Naval and Commercial Shipbuilding have many similarities which has enabled the commercial yards to embark on challenging Naval Shipbuilding programs to take advantage of the huge business opportunities associated with it. The cost of building a Naval Ship is normally huge and so are the risks associated with it. There are several elements of construction and design aspects which are similar and complementary in the construction of a Commercial and a Naval ship. However it is necessary for the commercial yards to understand the critical areas of differences which needs to be focused to mitigate the risks which are normally associated with the Naval Shipbuilding.
The areas of differences in Naval and Commercial Shipbuilding can be identified right from the conceptual stage to the commissioning stage of the ship building program. Commercial ships are normally build based on a patented or approved design of a particular class of ships meeting the requirements of the customer. These designs may be reused as it is or else it may be used with some minor changes. This approach not only reduces the cost of acquisition of commercial ships but also enables the ship’s construction to be planned and progressed with a mature design, meaning no or very little re-work with very small possibility of schedule and cost overruns. On the contrary the Naval Programs are characterized by customer demands for ambitious functionalities which are predominantly based on the state of the art technology emerging out of the research and development stages. More often than not the warship production and the system development runs concurrently which eventually leads to the implementation of an under developed system or increased acquisition cost and schedule delays in the final commissioning of the ship.

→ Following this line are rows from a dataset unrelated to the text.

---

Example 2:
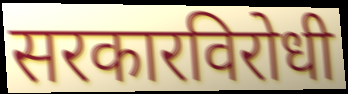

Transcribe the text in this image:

सरकारविरोधी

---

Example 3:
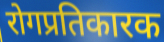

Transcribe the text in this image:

रोगप्रतिकारक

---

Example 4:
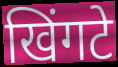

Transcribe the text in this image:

खिंगटे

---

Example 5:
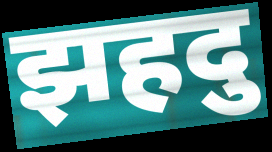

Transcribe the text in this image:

झहदु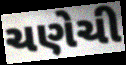
ચણેચીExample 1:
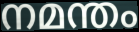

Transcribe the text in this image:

നമന്തം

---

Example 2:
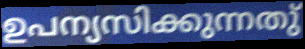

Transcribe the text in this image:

ഉപന്യസിക്കുന്നതു്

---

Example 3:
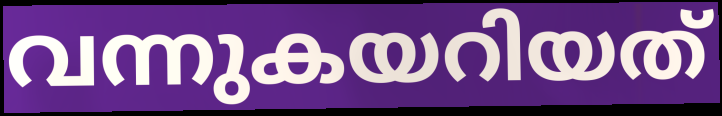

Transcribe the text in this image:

വന്നുകയറിയത്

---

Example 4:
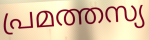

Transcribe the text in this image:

പ്രമത്തസ്യ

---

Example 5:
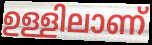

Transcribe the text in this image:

ഉള്ളിലാണ്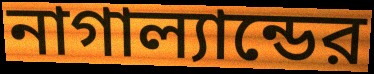
নাগাল্যান্ডের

One of the general misconceptions about the Commercial ships is that they are weaker in less durable as compared to the war ships. From the current industry standards and practices for Commercial Shipbuilding, it can be seen that some of the Commercial ships are now built with capability to operate in much severe weather and risky conditions to meet the operational requirements. However the amount of redundancy which is imbibed in the designs of a commercial ship is still lesser as compared to that for the warships. This not increases the weight of a Naval ship but also makes it very much expensive as compared to a Commercial vessel.
The life expectancy of a Commercial ship is normally lesser as compared to that of a Naval ship. A Naval ship is built to serve for several decades more than that of a merchant vessel. Periodic Refits are planned throughout the life cycle of the Naval ship not only to strengthen the structure but also to ensure that the equipment systems onboard are upgraded to keep pace with the advances in the technology.
Another key area of difference is the decision making process involved in the building of these ships. In the case of commercial ships the power to make important decisions rests mainly with a small group of owners/ owner’s representatives and hence the process of decision making is generally quicker. Whereas in the case of a Naval ship, the key decisions are taken by the empowered group involving uniformed personal, bureaucrats and the politicians. As the warships are built from the tax payers money, a lot of time is spend in deliberations and for following the procedures associated with the government machineries.
The opportunities and business volume in Naval shipbuilding is huge and steadily growing to certain extend. However the global financial crises have forced the governments of many countries to implement measures to reduce the cost overruns in the defence programs- especially that of warship acquisitions. It is therefore more prudent for the commercial yards embarking in to the Naval Shipbuilding to understand the differences in the commercial and Naval ship building practices and come up with solutions which are not only economical but also meets the specific requirements of these programs.